Amid the recall crisis it seems strange to report that Toyota posted a profit in the last quarter of 2009. Analysts, for their part, aren't impressed. Toyota's brand has been on a long slide, with investigations into a "fatal floor mat" wounding the brand even before the company suspended sales of eight popular models. Even the prized Prius is now under scrutiny, with Apple whiz Steve Wozniak alleging his Prius has frightening software problems. With all that, are auto-watchers supposed to cheer as the company raises profit predictions? Apparently not.
- Drop in the Bucket Toyota may have reported a profit today, writes Daily Finance's David Schepp, but it will "likely spend the day and weeks to come explaining how it intends to repair the antilock braking system on thousands of newly redesigned Prius models that came on the market in May."

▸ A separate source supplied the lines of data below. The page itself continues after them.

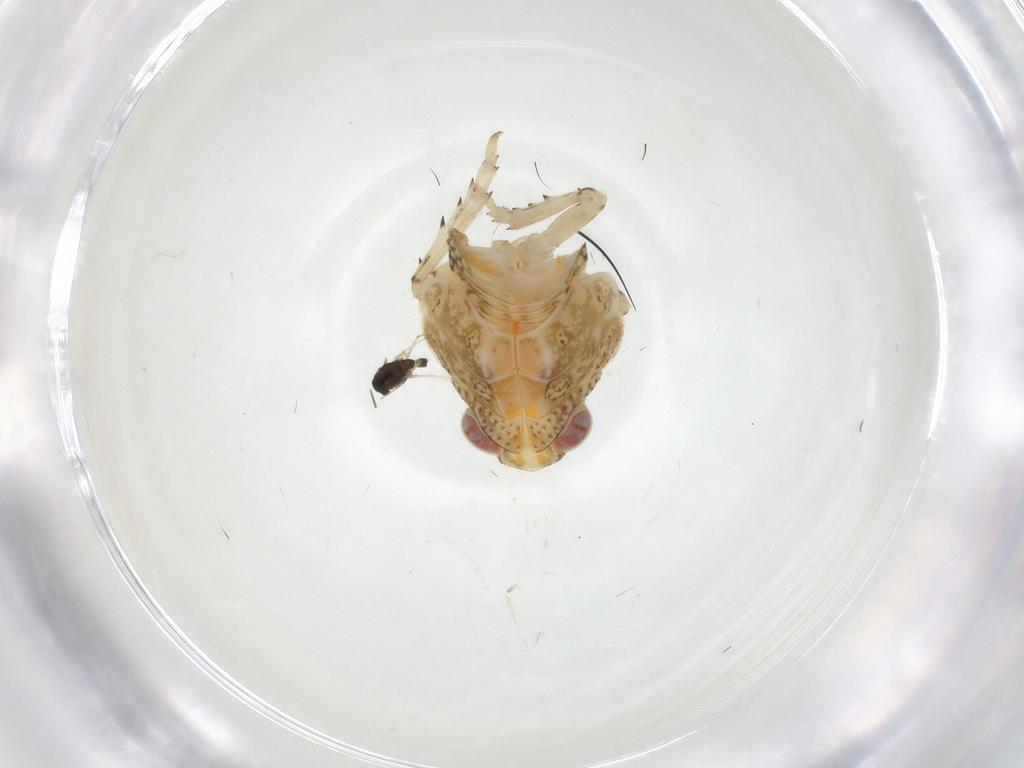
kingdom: Animalia
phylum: Arthropoda
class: Insecta
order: Diptera
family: Chironomidae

- Don't Get Too Excited Officials also "raised [their] outlook for the current year," notes 24/7 Wall St.'s Douglas McIntyre, but "if sales are drastically affected by safety concerns, that forecast is almost certainly too optimistic."
- Massive Problems at Toyota At BusinessWeek, David Welch says winning back customers "will be tough." The recalls affected some of the brand's most popular models, and "while vehicle recalls are fairly common, those of this magnitude and seriousness tend to stick in consumers' minds." But worse is that "Toyota's handling of the biggest crisis in its history has at times seemed inept and plodding."
- Competitors Taking Advantage Taking shots from comedians--as they are beginning to do--"certainly won't make lives easy at Toyota," writes Paul Eisenstein for The Daily Beast, "but the real question is whether the Big Three, who have had plenty of problems of their own, can take advantage of the situation." Recent indicators are that they can, GM highlighting elements of its "dependability study" while, to Eisenstein, Ford's commercials look like they're beginning to shift towards "product attributes."
- Time for a Change, declares the Atlantic's Megan McArdle. "The US is a huge market, and they just did brutal damage to their brand on one of their two or three biggest selling points." To give customers the assurance that it will never happen again, McArdle suggests a "management shakeup," possibly giving engineers more control of the company.